Bear in mind, there’s a HUGE difference between writing/painting/composing WHILE high and writing/painting/composing on subjects experienced while high.
Samuel Taylor Colerige’s “Xanadu” was inspired by things he saw during an opium dream. That doesn’t mean he could have written a coherent (let alone classic) poem about those visions while still high.
Some Beatle lyrics were undoubtedly inspired by drugs- but the melodies came from Lennon and McCartney’s God-given talent. Music composed by drunk or stoned musicians is invariably crap.
Most of the great musical works of the late 60s early 70s.
The thing to understand about hallucinogens is:
It’s quite difficult to write while on them, believe me I’ve tried.
Even if you write while sober the reality is that if you’re doing hallucinogens regularly you live in an altered state of consciousness that can last a long time after you stop doing them like months and years.
Oh, no doubt the drug use and his job played a large role in inspiring the book, but, again, I don’t think he actually wrote it while high. My high school English teacher claimed that he had read an early manuscript of a chapter that WAS written when Kesey was high and that it was mostly incomprehensible nonsense (I don’t know how true this claim is though).
Perhaps. But it may be a different matter for (some) poets. I refer here to Dylan Thomas who, supposedly, was often totally soused when he put pen to paper.
Several of Philip K. Dick’s stories and novels (The Three Stigmata of Palmer Eldritch especially) were at least inspired by LSD trips. I recall reading in a bio that he would also pop amphetamines like candy in order to write for several days straight without sleeping. I think that was more about meeting a deadline than it was about addiction, though.
Dick also qualifies under the “mania” category, as anyone who has read excerpts from his Exegesis can attest.
No, in fact, Dick hadn’t tried LSD before he wrote The Three Stigmata of Palmer Eldrich. It is true though that he wrote his books of the 1950’s and 1960’s while he was using amphetamines:
Julian Jayes wrote a book claiming something to the effect that all the epics of the classical age were composed by men who hallucinated out of the right side of their brains.
A bit misleading i n this thread, especially since fewer people nowadays know who Julian Jaynes was.
But he clearly wasn’t implying that any of them were on drugs when either composing their works, or being inspired to compose them.
I came in to say Edgar Allen Poe but in checking before I see that actually that notion is now very much in debate. Surprising, that, as I’d always heard he was a frequent opium user. Perhaps not.

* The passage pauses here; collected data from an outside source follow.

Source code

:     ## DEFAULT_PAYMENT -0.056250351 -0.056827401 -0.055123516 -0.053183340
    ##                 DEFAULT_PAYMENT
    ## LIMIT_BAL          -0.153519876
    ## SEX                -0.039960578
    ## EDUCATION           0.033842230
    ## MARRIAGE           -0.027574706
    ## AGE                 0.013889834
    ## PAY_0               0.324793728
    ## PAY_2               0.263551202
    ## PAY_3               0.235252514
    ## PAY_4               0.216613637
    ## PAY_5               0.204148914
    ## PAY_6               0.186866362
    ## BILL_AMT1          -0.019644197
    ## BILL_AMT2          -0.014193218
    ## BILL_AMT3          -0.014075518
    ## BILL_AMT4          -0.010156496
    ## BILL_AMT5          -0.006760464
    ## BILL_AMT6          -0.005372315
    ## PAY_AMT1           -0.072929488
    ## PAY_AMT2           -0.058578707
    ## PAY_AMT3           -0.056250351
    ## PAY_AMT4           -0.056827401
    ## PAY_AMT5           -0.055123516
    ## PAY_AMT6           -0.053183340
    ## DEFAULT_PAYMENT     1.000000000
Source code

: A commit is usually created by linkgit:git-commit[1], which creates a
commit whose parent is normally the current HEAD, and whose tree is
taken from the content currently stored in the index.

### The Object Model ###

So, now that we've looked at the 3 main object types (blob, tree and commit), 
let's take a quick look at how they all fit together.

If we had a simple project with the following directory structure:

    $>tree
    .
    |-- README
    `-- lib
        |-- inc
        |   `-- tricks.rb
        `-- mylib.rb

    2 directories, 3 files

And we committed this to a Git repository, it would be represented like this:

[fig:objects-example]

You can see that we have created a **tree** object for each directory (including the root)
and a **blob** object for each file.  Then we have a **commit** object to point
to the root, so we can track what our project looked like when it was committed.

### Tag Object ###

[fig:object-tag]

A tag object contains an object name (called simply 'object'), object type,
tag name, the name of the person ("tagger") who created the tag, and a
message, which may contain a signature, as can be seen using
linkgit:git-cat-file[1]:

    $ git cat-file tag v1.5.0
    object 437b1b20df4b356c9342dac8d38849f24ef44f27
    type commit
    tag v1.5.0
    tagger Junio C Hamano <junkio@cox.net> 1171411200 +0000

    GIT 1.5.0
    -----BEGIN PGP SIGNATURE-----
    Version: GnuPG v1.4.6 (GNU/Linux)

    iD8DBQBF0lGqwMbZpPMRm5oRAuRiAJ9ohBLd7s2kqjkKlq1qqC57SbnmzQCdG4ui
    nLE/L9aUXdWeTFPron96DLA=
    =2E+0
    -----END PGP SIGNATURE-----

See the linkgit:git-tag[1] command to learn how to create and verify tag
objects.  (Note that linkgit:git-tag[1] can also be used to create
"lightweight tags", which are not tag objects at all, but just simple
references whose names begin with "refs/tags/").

For an overview of creativity and its relationship to bipolar disorder, I recommend Kay Redfield Jamison’s Touched with Fire: Manic-Depressive Illness and the Artistic Temperament, in which she examines the work of artists known to have had or believed to have had bipolar disorder, like Byron and Van Gogh, and through her own perspective as both a psychiatrist and a sufferer explains how the disorder enhances and hinders creativity.
As far as writing is concerned, I very much doubt anything of any lasting artistic merit has ever been written while high or drunk. Brilliant and esteemed writers who happen to be alcoholics rarely, if ever, mix their alcoholism and their writing. Example: Faulkner. Definitely an alcoholic; never wrote while drunk. I’m sure the same applies to Joyce, Fitzgerald and any other writer of genius who happened to be an alcoholic. Please don’t cite any dreadful Doors lyrics, or the nonsense of the beat ‘poets’ as counter-examples.